2021年1月10日日曜日

プロコフィエフのピアノ曲に観られるアクロバットの面白さ

  プロコフィエフのピアノ曲は聴いても面白いが、演奏のさまを観ても面白い。というのも、随所にまことにアクロバチックな場面があるからだ。ピアノ協奏曲第2番第1楽章の長大なカデンツァなど、あたかも『北斗の拳』のケンシロウが繰り出す動作を思わせ、観ているだけでも興奮させられる(次の動画の555秒あたりからをご覧あれ: https://www.youtube.com/watch?v=1Kwajecmh2c)。

いや、とにかく凄い。彼の他のピアノ協奏曲でも「見どころ」満載だし、独奏曲でもとにかく「観(魅)せて」くれる。
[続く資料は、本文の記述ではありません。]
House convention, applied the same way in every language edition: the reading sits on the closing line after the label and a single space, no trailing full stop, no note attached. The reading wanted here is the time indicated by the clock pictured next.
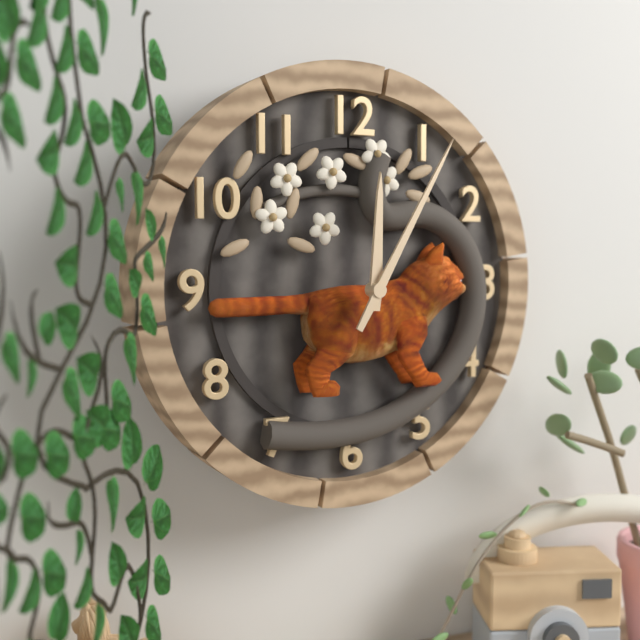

そして、そうした箇所は音としてもまことに刺激的だ。この点でプロコフィエフは紛う方なくスカルラッティの末裔である。

 これはプロコフィエフ自身が優れたピアニストであったことが大いに関わっている。彼一流のアクロバットは「紙の上」だけで考えられたものではなく、自身であれこれ弾いてみる中で生まれたものに違いない。が、それにしても何というピアノ演奏技法上の「冒険」であり、「創造」であることか。